Tornar-se um chef de cozinha não é tão fácil nem propriamente glamouroso, como revela a experiência desses jovens. O salário inicial de um auxiliar de cozinha gira em torno de 1.000 reais e as funções incluem lavar verduras e cortar carnes até altas horas da madrugada – tarefa que resultou em uma coleção de pequenos cortes nas mãos já calejadas do estudante Fernando Campana, 19 anos. O currículo do rapaz surpreende pelo ecletismo. Depois de estudar seis meses de engenharia mecânica, Fernando tomou coragem de abandonar tudo e matriculou-se no curso de gastronomia do Senac. Ele explica: "Eu me divirto mais com cozinha do que com engenharia e ainda posso ganhar dinheiro assim". Um dos objetivos desses estudantes é chegar a chef de cozinha num bom restaurante, onde se pagam os melhores salários. O curso não é decisivo para que consigam o posto, mas funciona como porta de entrada. Embora em alguns dos melhores restaurantes do país os chefs não tenham passado pela sala de aula, nos escalões mais baixos eles começam a ser numerosos. A maioria entra como estagiário, depois de sobreviver a competições semelhantes às de uma grande empresa. No princípio, chamam atenção pela falta de destreza na execução de tarefas fundamentais. Diz o chef francês Erick Jacquin, que contratou seis deles: "A faculdade dá apenas as noções básicas. É só na prática que os estudantes aprendem a cozinhar de verdade".

Felipe Varanda
Fabiano Accorsi
Aos 49 anos, a estudante Aparecida voltou à faculdade para concretizar o sonho de aprender receitas sofisticadas. Segundo o chef Erick Jacquin (à dir.), gente como ela chega a seu restaurante apenas com noções básicas de culinária: "Só a prática faz um bom cozinheiro"

Muitos também procuram os cursos de gastronomia sonhando abrir um restaurante. Estão impulsionados pelos bons números da economia. Esse é um mercado que cresce, em média, 15% ao ano. Fenômeno típico de países em que a renda aumenta e as pessoas passam a comer fora de casa com mais freqüência. No Brasil, 26% do orçamento gasto com alimentação é usado em restaurantes. E o número tende a aumentar. Para se ter uma idéia, nos Estados Unidos esse porcentual já é de 47%. Mesmo com um cenário favorável, só ficam de pé os negócios bem administrados – e é aí que a faculdade pode fazer alguma diferença. O que a distingue de qualquer outro curso de culinária, afinal, são aulas nas quais os alunos aprendem noções básicas de contabilidade, logística e marketing, fundamentais para quem começa um negócio do zero pela primeira vez na vida.

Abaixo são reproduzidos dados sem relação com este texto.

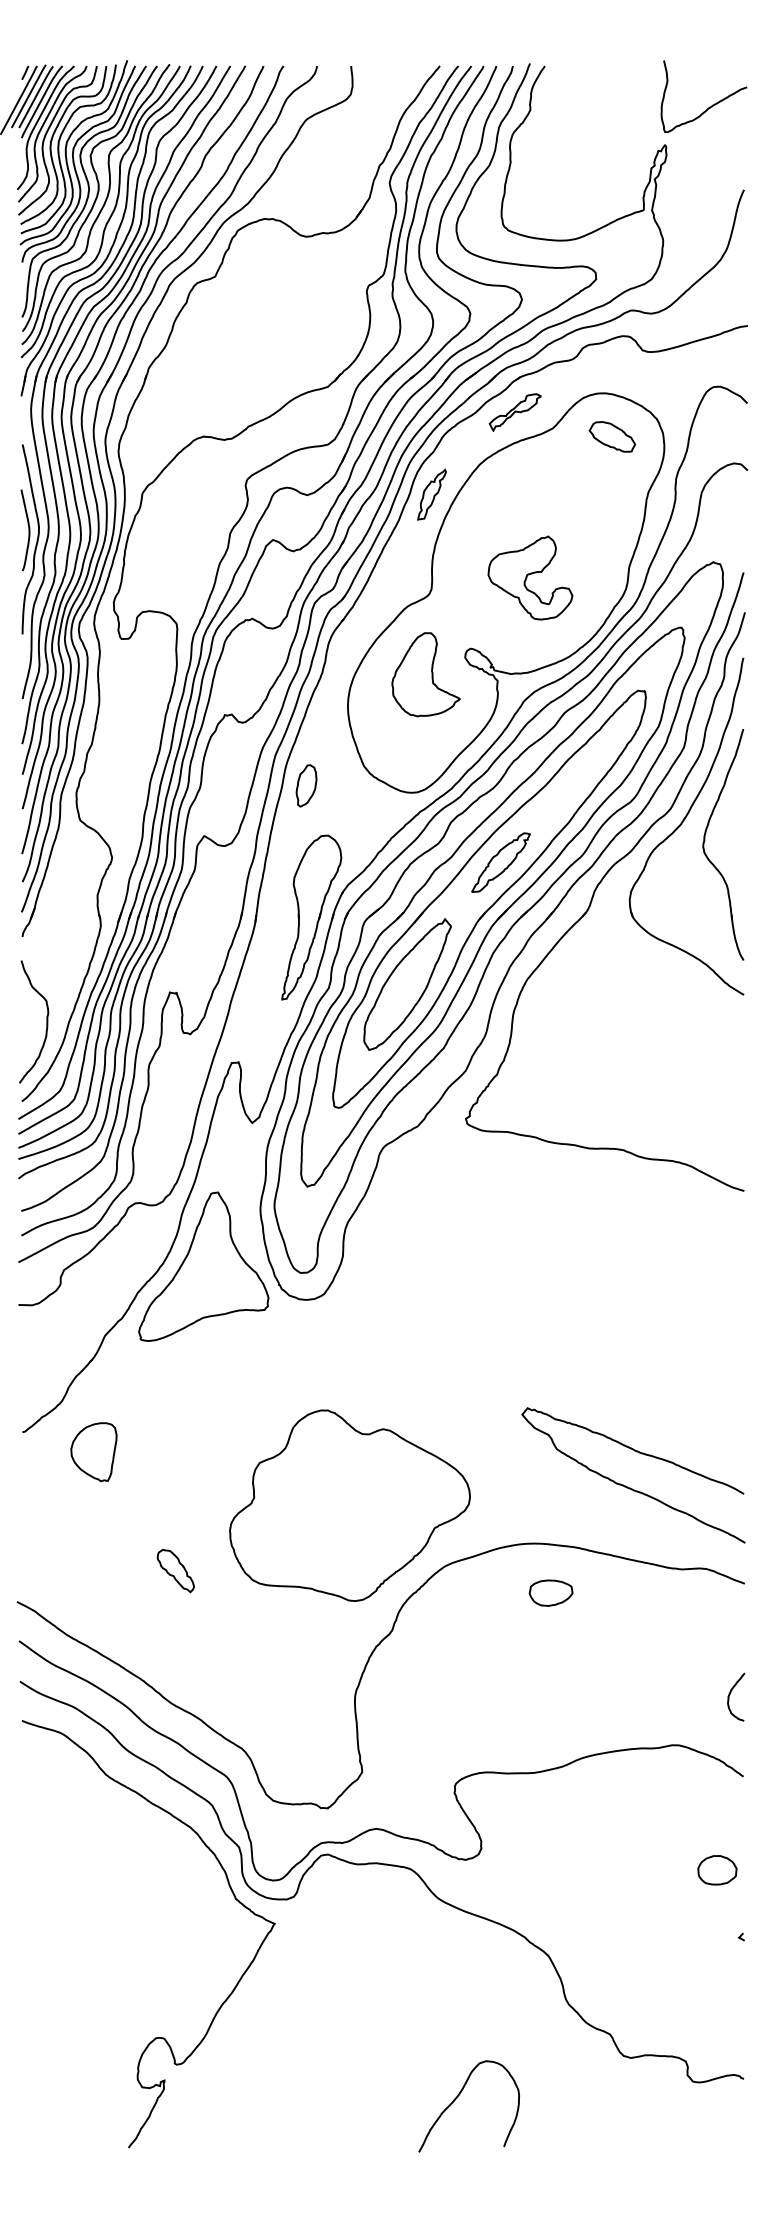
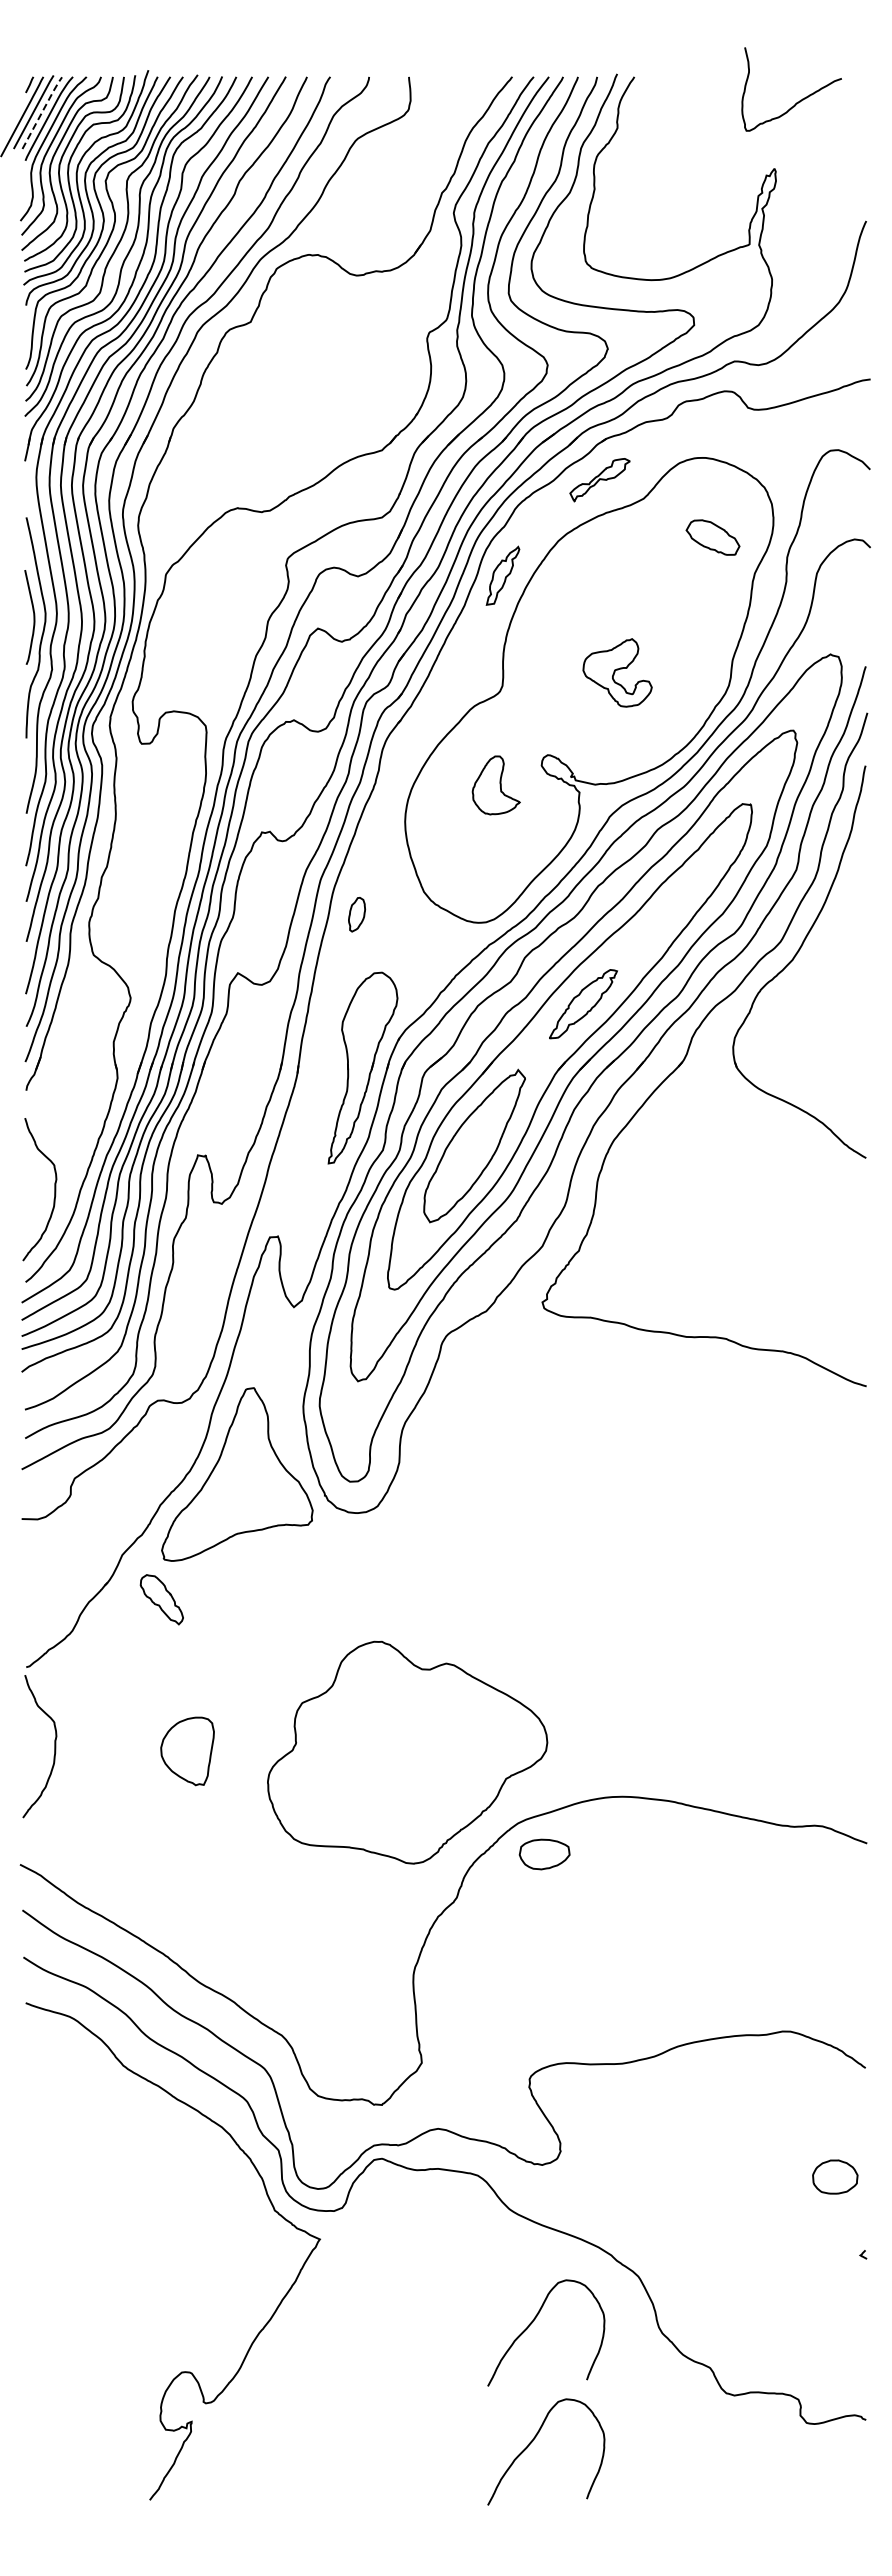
line: (36, 95) -> (42, 111), solid -> dashed
curve: (710, 106) -> (799, 100), moved
part: (611, 436) -> (712, 537), moved
part: (530, 577) -> (617, 672), size x0.7
part: (426, 674) -> (496, 785), size x0.6
part: (306, 785) -> (356, 914), size x0.7
part: (704, 843) -> (820, 981), removed
part: (93, 1452) -> (187, 1751), moved
curve: (629, 1487) -> (733, 1731), removed
curve: (46, 1500) -> (54, 1746), added
part: (175, 1570) -> (161, 1599), moved
part: (550, 1593) -> (544, 1854), moved
curve: (730, 1694) -> (850, 1972), removed
curve: (458, 1995) -> (533, 2322), added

O interesse despertado por essas faculdades (inclusive entre jovens que mal sabiam fritar um ovo) se deve ainda a um novo status conferido à gastronomia no país ao longo das últimas três décadas. Panelas e jogos de facas deixaram de ser associados a uma tarefa enfadonha delegada às donas-de-casa para se tornar objetos de desejo e diversão pelos quais se pagam fortunas. O ganho de prestígio da cozinha começou com a chegada ao Brasil de chefs franceses como Claude Troisgros e Laurent Suaudeau, pupilos de Paul Bocuse, este alçado à condição de gênio da espécie. Sob influência deles, as receitas ficaram mais sofisticadas e as pessoas passaram a cultivar o hábito de comer bem. Foi também decisiva a abertura do mercado brasileiro para artigos importados (e as trufas, os queijos e as ervas finas que se seguiram a isso). A culinária chique se tornou mais acessível – e gente como a paulista Aparecida de Lima começou a desenvolver gosto pela coisa. Aos 49 anos, ela, que já tem diploma de filosofia, ingressou na faculdade de gastronomia em busca de uma nova ocupação. A filósofa resume o estado de espírito de seus colegas: "Quero criar pratos e aprender receitas sofisticadas. Feijão com arroz, nem pensar".